Mandating Consideration of Abortion Access in Health Equity Impact Assessments (Bill S.3609-B-Webb/A.3113-A-Clark)

Bill S.3609-B-Webb/A.3113-A-Clark would add an abortion-related component to health equity impact assessments that are conducted in connection with hospital acquisitions, closures, and mergers.

Under New York Public Health Law § 2802-b(1)(a), a health equity impact assessment must be submitted to the New York State Department of Health (NYSDOH) in connection with the “construction, establishment, change in the establishment, merger, acquisition, elimination or substantial reduction, expansion, or addition of a hospital service or health-related service of a hospital that requires review or approval by the council or the commissioner.” The proposed legislation would require health equity impact assessments to include an assessment of “the extent to which the availability of reproductive health services and maternal health care in the applicant’s service area will be affected if the project is implemented.”[1] The sponsor’s memorandum justifies this measure by asserting—without evidence—that parts of the state face “an emerging threat of significant reductions, or eliminations of reproductive health services and maternal health care, as existing providers and health care systems face consolidation or changes in ownership.”
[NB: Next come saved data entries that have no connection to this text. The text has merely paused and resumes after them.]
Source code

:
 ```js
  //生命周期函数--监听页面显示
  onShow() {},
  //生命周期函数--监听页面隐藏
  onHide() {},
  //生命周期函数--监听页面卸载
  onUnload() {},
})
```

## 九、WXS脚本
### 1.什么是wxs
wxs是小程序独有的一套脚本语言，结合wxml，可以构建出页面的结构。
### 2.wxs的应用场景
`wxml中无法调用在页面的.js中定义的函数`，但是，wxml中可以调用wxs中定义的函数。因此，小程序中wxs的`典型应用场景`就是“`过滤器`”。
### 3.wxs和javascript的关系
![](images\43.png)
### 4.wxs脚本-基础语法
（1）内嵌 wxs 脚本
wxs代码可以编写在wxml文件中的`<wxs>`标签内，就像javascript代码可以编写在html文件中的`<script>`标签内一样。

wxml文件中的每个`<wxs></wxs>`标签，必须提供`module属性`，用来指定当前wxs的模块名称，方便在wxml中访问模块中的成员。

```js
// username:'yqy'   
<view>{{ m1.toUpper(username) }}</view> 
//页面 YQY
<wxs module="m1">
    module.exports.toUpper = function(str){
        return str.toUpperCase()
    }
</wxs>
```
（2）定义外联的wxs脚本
Bill S.3609-B-Webb/A.3113-A-Clark is an ill-advised attempt to inject abortion politics into the NYSDOH approval process regarding hospital acquisitions, closures, and mergers. Given that New York is an abortion destination for women from other states, it strains credulity for the sponsors of this bill to argue that abortion access is in jeopardy here. Furthermore, the legislation could easily lead to discrimination against faith-based hospitals that provide needed health services to marginalized groups. This bill should be rejected.

[1]  The bill would also require applicants to show how they would meet the “obligation” of providing abortion services pursuant to Public Health Law § 2599-AA, the Reproductive Health Act (RHA). However, the RHA makes no mention of hospitals and imposes no specific requirements upon any facilities not owned by the state.